**Given information**.
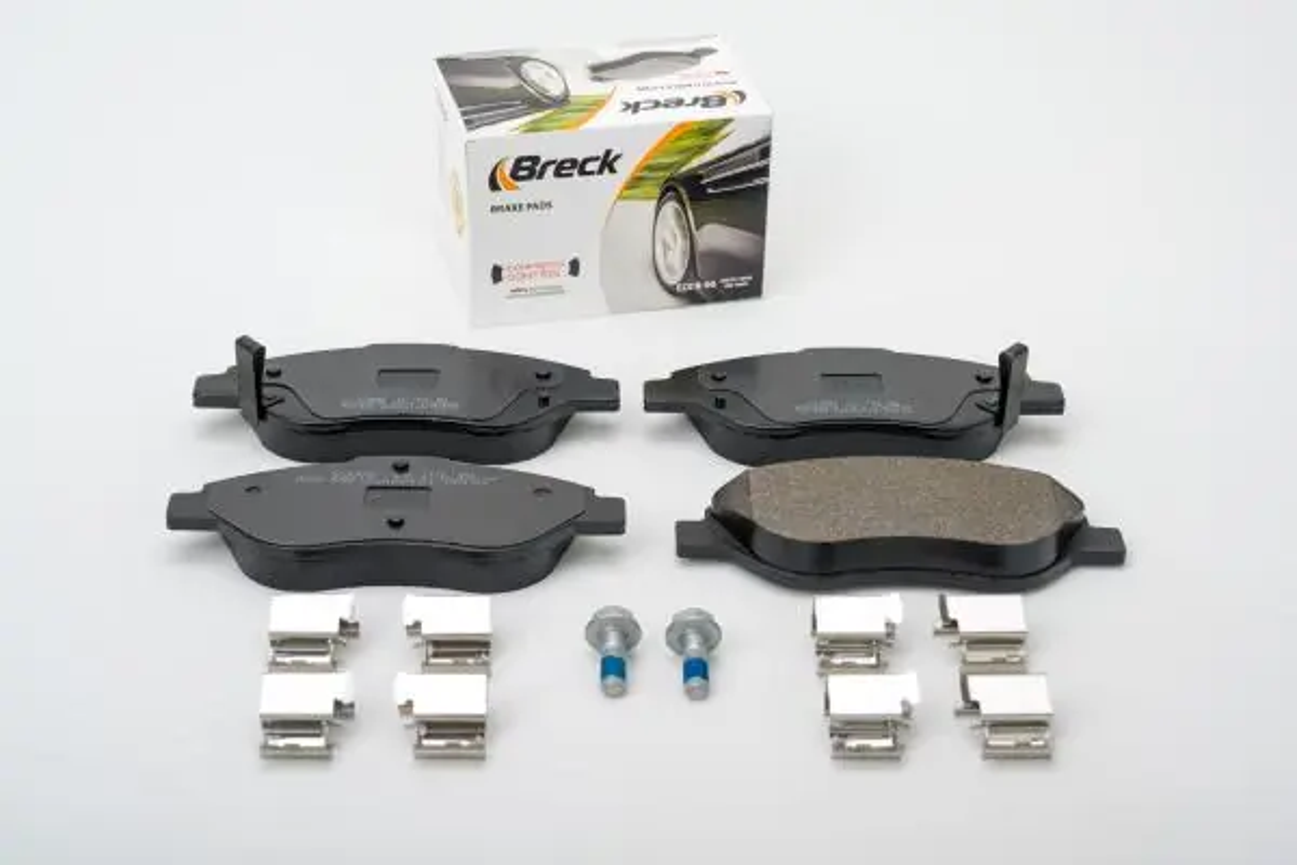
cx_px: 648
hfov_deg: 28.8
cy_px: 432
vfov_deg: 19.5
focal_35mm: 70
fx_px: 2522
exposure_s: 1/160
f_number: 10
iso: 64
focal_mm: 70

**Aim of the task**. Without including any picture, output all the material exactly as it appears.

**Response**.
cx_px: 648
hfov_deg: 28.8
cy_px: 432
vfov_deg: 19.5
focal_35mm: 70
fx_px: 2522
exposure_s: 1/160
f_number: 10
iso: 64
focal_mm: 70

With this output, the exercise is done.